18. Sunday market at Marsaslokk
Stop by at the postcard pretty seaside village of Marsaslokk on a Sunday to experience the market. It is a great market where you can buy fish fresh off the boat, shop for trinkets or sample some of the local Qubbajt aka Maltese Nougat. Grab a table at one the bars in the harbour and order a Cisk, then just sit back and admire the beautiful boats , watch the locals furiously haggle with the fishermen.
19. Ftira Biz Zejt! The tastiest sandwich in the world?
This is the ultimate Maltese snack for me and can be found in most beach bars and cafes across the island. Ftira is a disc-shaped semi flat bread , texture of a ciabatta, but round with a hole in the middle. When cut open, crusts flying off in all directions, and locals tend to smother it in tomato paste and olive oil with filling of olives, tomatoes, onions, salad greens, beans, capers, tuna, anchovies, garlic & peppers. It as tasty and amazing as it sounds. Plus super cheap ( around €2) and very filling.
20. Seafood lover? Murella’s in Marsalforn
Gozo is for seafood lovers. If you’re in Gozo, drop by at Murella’s in Marsalforn where they do a mean Neapolitan pizza ( starting from €7) or a delicious Spaghetti ai Frutti di Mare ( €10.50 )with razorclams, mussels, clams and in a tomato, garlic and black olive sauce.
If you are really hungry I recommend their bruschetta for starters ( €2.95 each) where you can choose from delicious toppings like Gorgonzola with walnuts, smoked maltese sausage with sundries tomato paste or aubergine with local goats cheese and tomatoes.
21. Gozo on a plate: Ta Rikardu
Situated inside the walls of the citadel serving delicious a changing selection of fresh food and homegrown wine, Ta Rikardu is a Gozitan experience not to be missed. I sampled the Gozitan platter here which was a mix of 3 different and excellent varieties of local cheese, tomatoes, olives, sundried tomato capers, bread etc. ( €8) washed down with some of the local cisk.
What I missed out on
This article is by no means a comprehensive guide to Malta and Gozo but gives you some cool ideas of things to do for your next trip. I hope you find it useful. If you have any feedback, tips or recommendations-drop me a line. I missed out on a few things like the walk along the waterfront from St. Julians to Sliema , sampling some of the nightlife in Sliema and St Julian’s, I didn’t visit the Hagar Qim and Mnajdra temples nor did I make it to Ramla Bay in Gozo which is apparently Gozo’s best beach. Always good to leave something for next time right?
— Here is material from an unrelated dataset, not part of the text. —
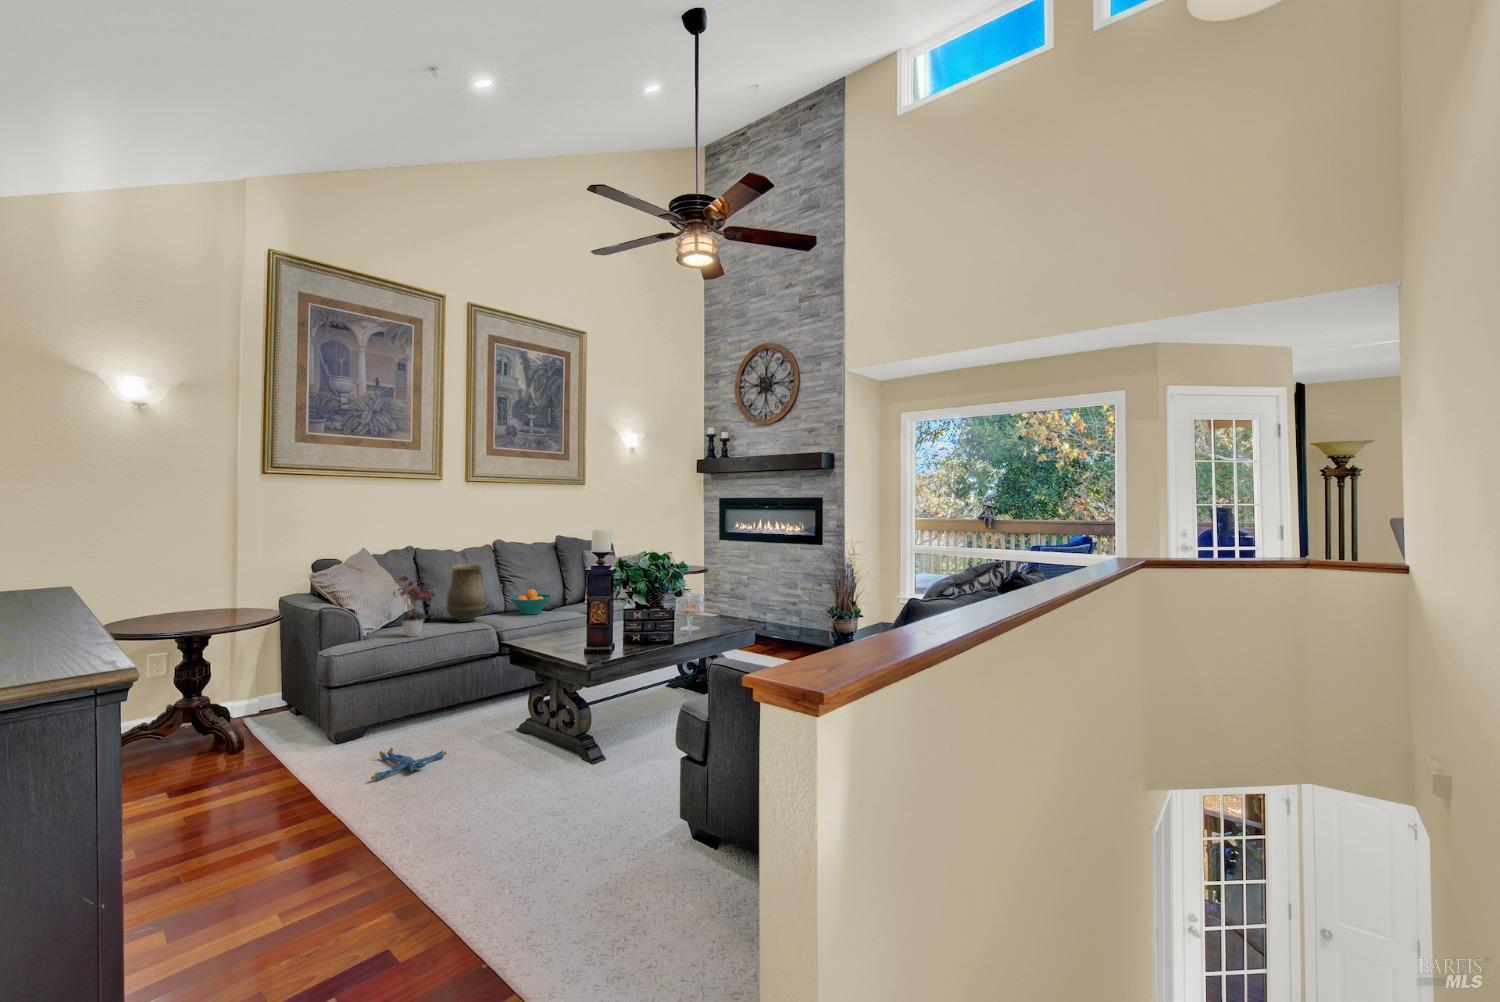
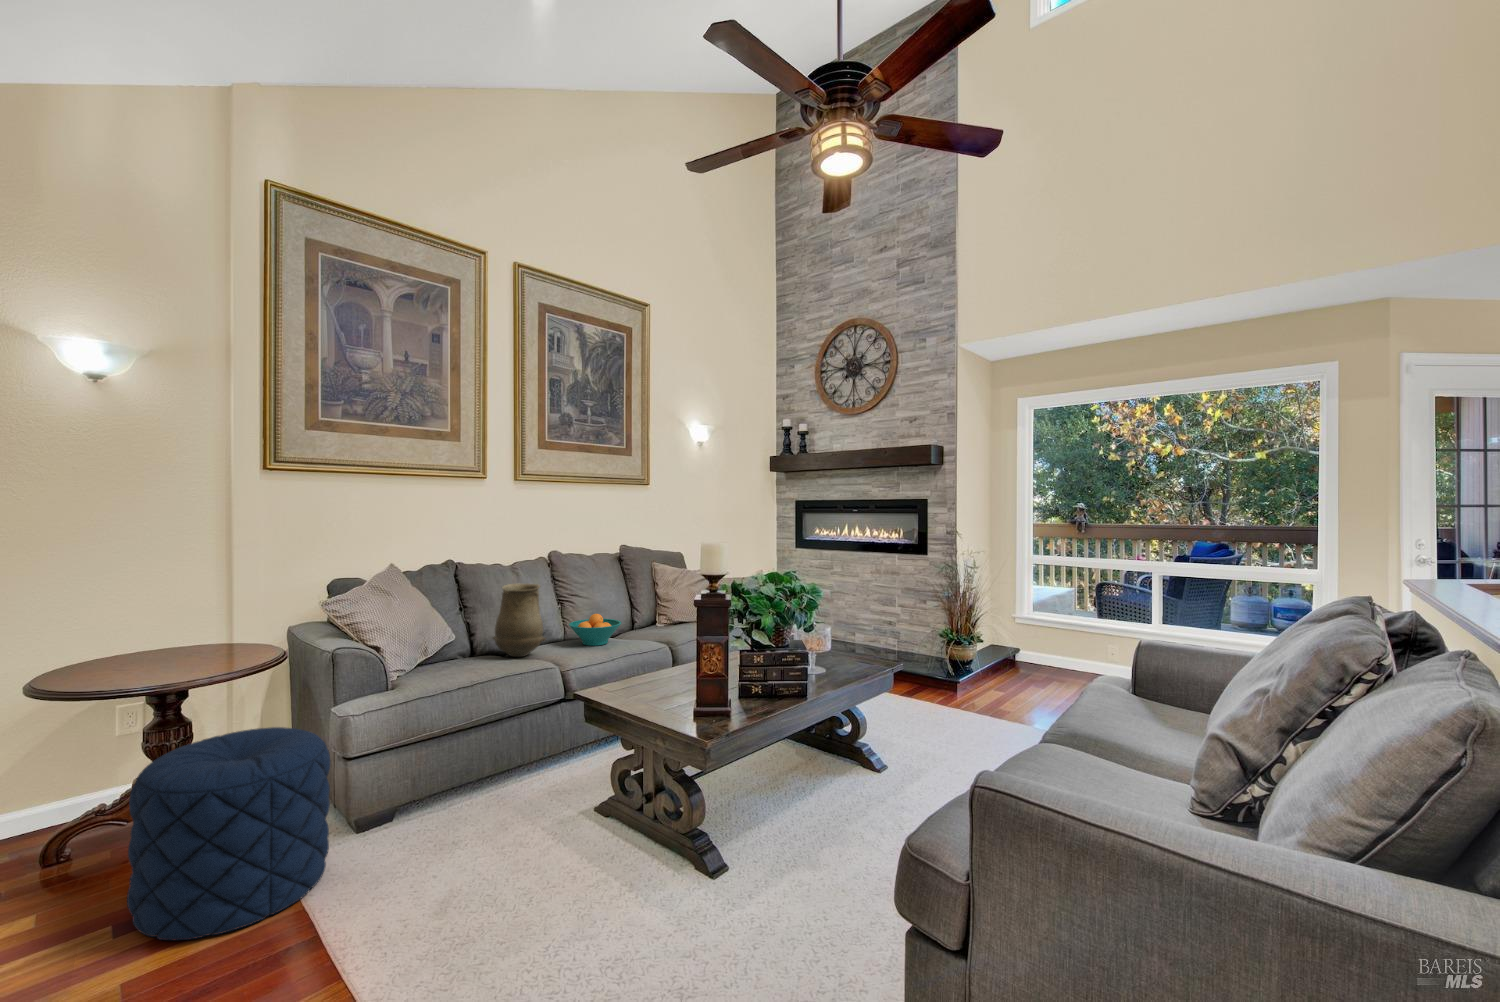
flower arrangement: present [393,576,435,637] -> none [428,598,489,682]
pouf: none [171,664,315,802] -> present [127,727,330,940]
plush toy: present [371,748,446,780] -> none [407,842,506,899]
Note: I visited Malta as part of the #MaltaIsMore campaign, organised by the Malta Tourism Authority and iAmbassador. All words and photos represent my personal and honest views and experiences and are completely unbiased. Last but not least , no matter how beautiful a place is, you need good company to enjoy it. So a big thank you to fellow blogger Manu, Ishay and Rosetta ( happy faces below ) for your wonderful company and making it a memorable trip.